La moitié du livre est écrite en languedocien, parler d’adoption de l’auteur, l’autre en provençal, son parler d’origine. La narration offre une grande diversité de lieux et de périodes, avec toujours en ligne de mire ces montagnes magiques ou ces collines inspirées que résume le titre « Sérannes », allusion à la crête sauvage qui borde le Larzac méridional, au pied duquel vit l’auteur.

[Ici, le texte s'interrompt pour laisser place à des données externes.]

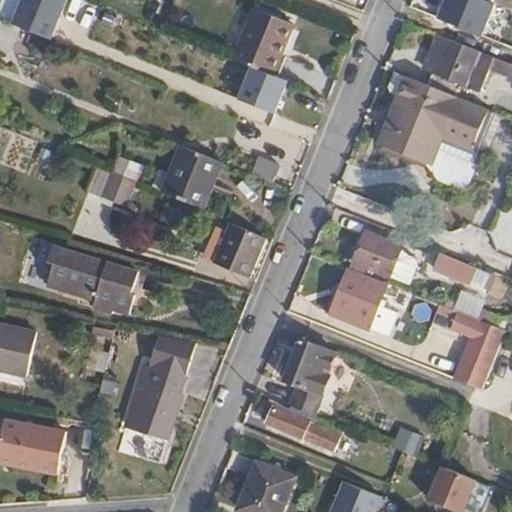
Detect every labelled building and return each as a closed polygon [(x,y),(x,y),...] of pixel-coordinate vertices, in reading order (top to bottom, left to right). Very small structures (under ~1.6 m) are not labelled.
[(66,0),(21,0),(12,23),(50,39),(66,0)] [(249,4),(228,55),(269,72),(290,20),(249,4)] [(511,62),(430,28),(417,63),(426,68),(422,80),(450,92),(454,81),(459,83),(471,52),(485,58),(483,64),(511,75),(511,76),(510,80),(511,80),(511,62)] [(399,71),(386,66),(379,78),(385,87),(391,90),(399,71)] [(254,71),(244,95),(269,106),(279,82),(254,71)] [(443,117),(450,119),(459,96),(450,92),(422,80),(399,71),(391,90),(372,139),(419,158),(421,159),(428,141),(433,143),(443,117)] [(459,96),(450,119),(474,130),(485,106),(459,96)] [(450,119),(429,170),(458,181),(488,108),(485,106),(474,130),(450,119)] [(416,164),(429,170),(450,119),(443,117),(433,143),(428,141),(421,159),(419,158),(416,164)] [(217,158),(176,141),(158,188),(198,204),(217,158)] [(275,160),(256,151),(249,168),(268,176),(275,160)] [(91,160),(78,155),(68,180),(80,185),(91,160)] [(91,160),(80,185),(108,195),(118,172),(91,160)] [(220,226),(213,245),(208,258),(244,273),(260,235),(223,219),(220,226)] [(201,240),(213,245),(220,226),(208,222),(201,240)] [(346,256),(379,269),(390,239),(358,226),(346,256)] [(50,260),(42,285),(74,296),(77,287),(86,290),(85,297),(91,298),(89,304),(107,308),(109,306),(124,310),(131,291),(129,290),(135,269),(50,241),(45,259),(50,260)] [(486,295),(495,276),(439,250),(431,270),(486,295)] [(346,267),(328,312),(365,327),(383,283),(346,267)] [(448,307),(435,302),(427,318),(442,324),(448,307)] [(453,309),(448,307),(442,324),(446,326),(453,309)] [(500,329),(453,309),(446,326),(466,334),(448,375),(476,387),(500,329)] [(0,320),(0,366),(21,371),(32,327),(0,320)] [(155,332),(145,364),(181,375),(191,340),(155,332)] [(291,381),(284,401),(310,411),(325,373),(323,371),(318,369),(322,356),(328,359),(332,349),(295,333),(289,349),(284,360),(279,376),(291,381)] [(277,358),(284,360),(289,349),(282,346),(277,358)] [(318,369),(323,371),(328,359),(322,356),(318,369)] [(141,382),(128,426),(164,437),(177,394),(176,391),(181,375),(145,364),(139,362),(133,379),(141,382)] [(119,424),(128,426),(141,382),(133,379),(119,424)] [(284,401),(266,393),(256,415),(329,447),(339,423),(310,411),(284,401)] [(0,460),(52,471),(61,428),(0,414),(0,460)] [(249,457),(230,502),(254,511),(270,511),(286,473),(249,457)] [(464,511),(477,480),(442,466),(428,500),(458,511),(464,511)] [(376,511),(383,497),(343,481),(329,511),(376,511)]
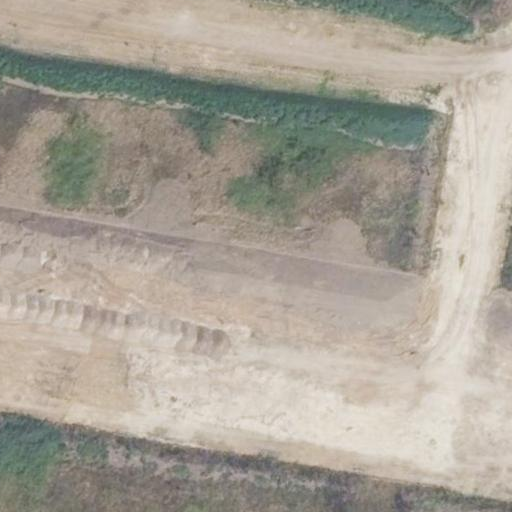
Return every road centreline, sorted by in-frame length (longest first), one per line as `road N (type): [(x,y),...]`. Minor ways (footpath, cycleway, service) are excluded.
road 1 (unknown): [(0,4),(497,95),(438,421)]
road 2 (unknown): [(0,341),(511,434)]
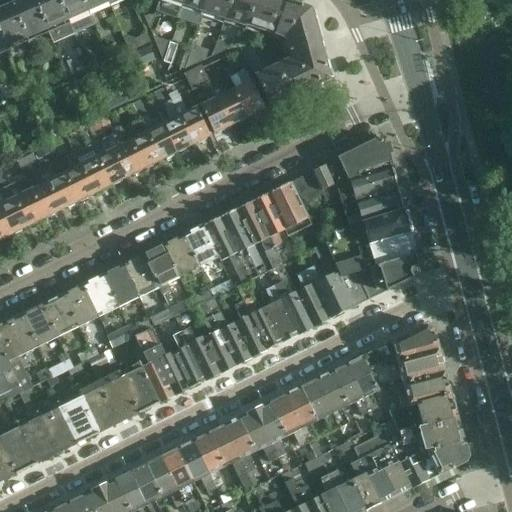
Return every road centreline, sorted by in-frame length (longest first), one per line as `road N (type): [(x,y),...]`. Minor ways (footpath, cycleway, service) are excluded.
road 1 (residential): [(424,299),(2,511)]
road 2 (residential): [(0,296),(419,92)]
road 3 (tertiary): [(468,282),(419,92)]
road 4 (tertiary): [(511,441),(468,282)]
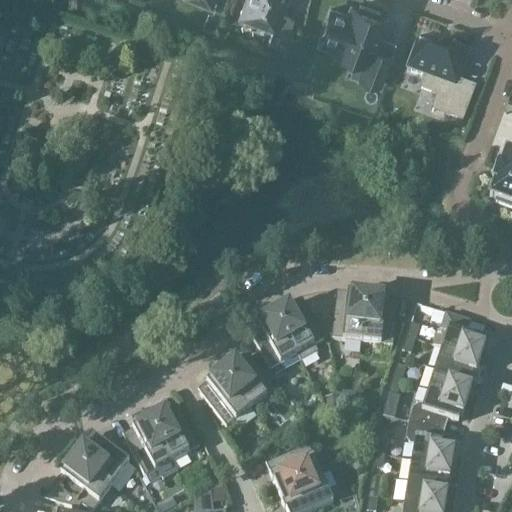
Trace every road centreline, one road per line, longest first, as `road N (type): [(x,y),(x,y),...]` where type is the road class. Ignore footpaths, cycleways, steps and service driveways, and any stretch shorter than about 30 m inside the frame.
road 1 (residential): [(169,381),(281,287),(306,280),(393,287)]
road 2 (residential): [(12,511),(23,477),(53,446),(169,381)]
road 3 (residential): [(461,511),(506,323)]
road 4 (residential): [(246,511),(230,471),(169,381)]
road 5 (residential): [(466,171),(511,44)]
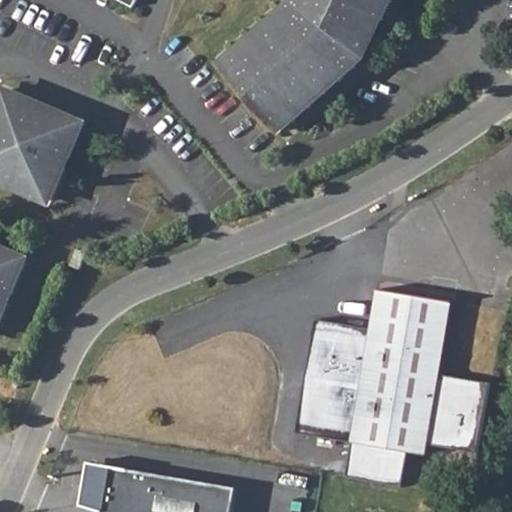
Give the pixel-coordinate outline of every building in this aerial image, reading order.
[(296,0),(295,3),(223,67),(279,132),(366,56),(392,0),(296,0)] [(13,88),(0,116),(0,173),(57,198),(90,120),(13,88)] [(0,241),(0,330),(32,255),(0,241)] [(95,249),(86,245),(78,261),(87,265),(95,249)] [(357,445),(352,480),(409,489),(413,457),(437,447),(486,451),(497,387),(447,376),(457,305),(378,292),(373,333),(324,324),(305,431),(357,445)] [(235,511),(239,490),(92,465),(84,511),(89,511),(235,511)]
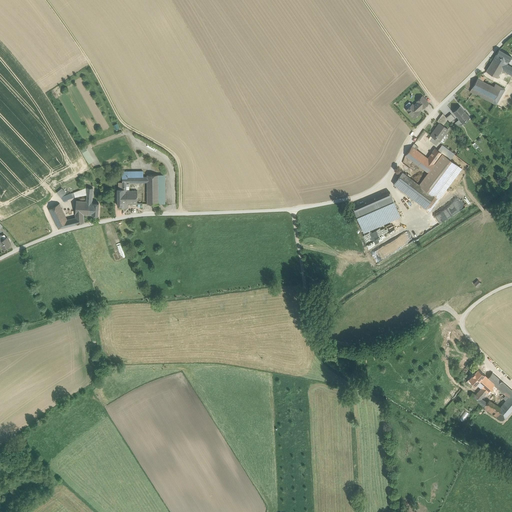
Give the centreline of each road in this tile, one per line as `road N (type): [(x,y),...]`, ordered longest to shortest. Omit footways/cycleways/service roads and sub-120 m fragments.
road 1 (unclassified): [(511,33),(417,130),(382,184),(362,196),(281,211),(144,215),(54,233),(0,259)]
road 2 (track): [(180,214),(174,154),(119,119),(46,0)]
road 3 (residential): [(511,385),(463,322),(474,305),(511,284)]
road 4 (track): [(437,107),(364,0)]
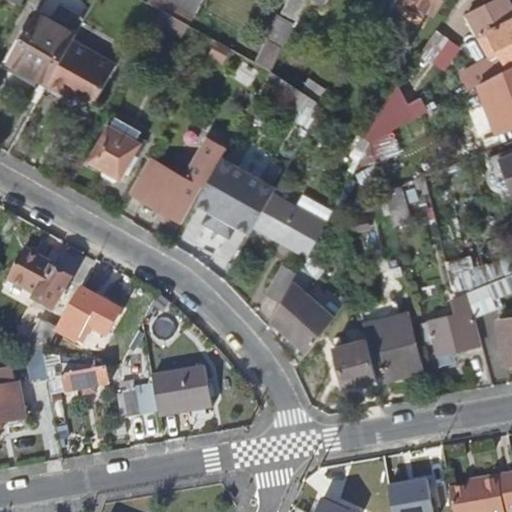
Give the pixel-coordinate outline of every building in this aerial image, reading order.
[(12,63),(48,84),(72,42),(95,0),(60,0),(50,19),(40,14),(12,63)] [(164,0),(147,0),(146,2),(162,11),(188,25),(193,17),(164,0)] [(290,25),(295,27),(310,0),(284,0),(276,16),(280,18),(271,35),(281,41),(290,25)] [(421,0),(420,5),(438,15),(446,0),(421,0)] [(487,0),(463,14),(476,38),(490,61),(499,56),(502,60),(506,69),(511,65),(511,18),(511,17),(511,16),(511,14),(503,0),(487,0)] [(269,41),(257,64),(271,71),(283,49),(269,41)] [(47,85),(65,95),(67,91),(77,97),(93,106),(115,66),(72,42),(48,84),(47,85)] [(507,71),(506,69),(502,60),(475,76),(480,86),(507,71)] [(511,81),(507,71),(480,86),(487,99),(505,92),(511,111),(511,81)] [(75,101),(77,97),(67,91),(65,95),(75,101)] [(298,92),(297,107),(318,108),(318,93),(298,92)] [(125,167),(136,143),(137,138),(111,124),(87,168),(115,184),(125,167)] [(181,220),(200,185),(205,188),(222,157),(227,149),(207,138),(185,177),(150,157),(130,192),(181,220)] [(143,147),(136,143),(125,167),(130,170),(143,147)] [(511,156),(502,161),(511,185),(511,156)] [(277,187),(222,157),(205,188),(197,202),(212,210),(237,224),(252,232),(254,228),(272,197),(277,187)] [(421,190),(430,187),(427,176),(418,180),(421,190)] [(407,192),(406,185),(387,192),(389,197),(407,192)] [(414,221),(407,192),(389,197),(396,223),(397,227),(414,221)] [(307,257),(326,225),(333,212),(303,196),(297,210),(272,197),(254,228),(307,257)] [(231,235),(237,224),(212,210),(206,221),(231,235)] [(73,277),(52,266),(44,261),(46,258),(26,246),(10,276),(37,292),(35,297),(54,308),(73,277)] [(268,294),(282,302),(293,283),(297,275),(283,268),(268,294)] [(320,302),(293,283),(282,302),(271,322),(308,349),(341,303),(328,294),(320,302)] [(120,312),(82,289),(59,330),(79,341),(89,325),(107,335),(120,312)] [(450,348),(482,341),(470,292),(455,297),(454,297),(458,313),(432,319),(436,334),(441,355),(451,353),(450,348)] [(407,316),(364,328),(367,339),(377,379),(421,369),(407,316)] [(507,364),(511,362),(511,317),(498,320),(507,364)] [(425,336),(436,334),(432,319),(421,322),(425,336)] [(23,331),(12,348),(45,354),(59,330),(43,320),(33,337),(23,331)] [(345,387),(377,379),(367,339),(335,346),(345,387)] [(60,363),(59,356),(45,354),(54,405),(61,403),(60,393),(111,383),(108,367),(96,368),(94,363),(60,363)] [(205,368),(153,376),(160,418),(212,410),(205,368)] [(20,383),(0,386),(0,427),(3,427),(3,422),(25,418),(20,383)] [(136,391),(125,392),(128,417),(140,415),(136,391)] [(511,473),(474,482),(475,487),(469,488),(451,491),(454,511),(507,511),(511,511),(511,473)] [(374,482),(375,509),(396,508),(395,511),(434,511),(434,480),(374,482)] [(361,511),(362,511),(323,495),(316,511),(361,511)]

 Ces quarante textes de deux ou trois pages chacun, d’une irrésistible drôlerie et d’une incroyable richesse verbale, explorent les ressources de la langue occitane avec l’outil de la galéjade et la rigueur du linguiste. Par le biais d’une verve truculente rarement égalée en occitan (dont la littérature raffole pourtant de ce procédé), un ambitieux projet est à l’œuvre, mine de rien : une quête d’occitanité, une plongée dans les profondeurs du génie d’oc, la construction d’une langue précise, puissante et naturelle, qui déferle en gros éclats de rire comme un raz-de-marée. La langue de Domenge Caucat est enracinée dans le terroir comme une plante endémique, mais elle respire l’invention et la liberté. Ce petit livre, qui rassemble des chroniques publiées dans la revue rouergate Lo Canta-Grilh, ne doit pas nous abuser par la grossièreté assumée de son propos : il est un grand morceau de littérature, digne des Chroniques de Caravette de François Deseuze, une récupération jubilatoire de « notre langue méprisée » et un excellent manuel de savoir-dire (en occitan) à l’usage des jeunes (et moins jeunes) générations. Un livre épique, comme son titre l’indique…

Les rencontres occitanes de la librairie Sauramps sont organisées en partenariat avec les occitanistes de l’équipe ReSO de l’Université Paul Valéry.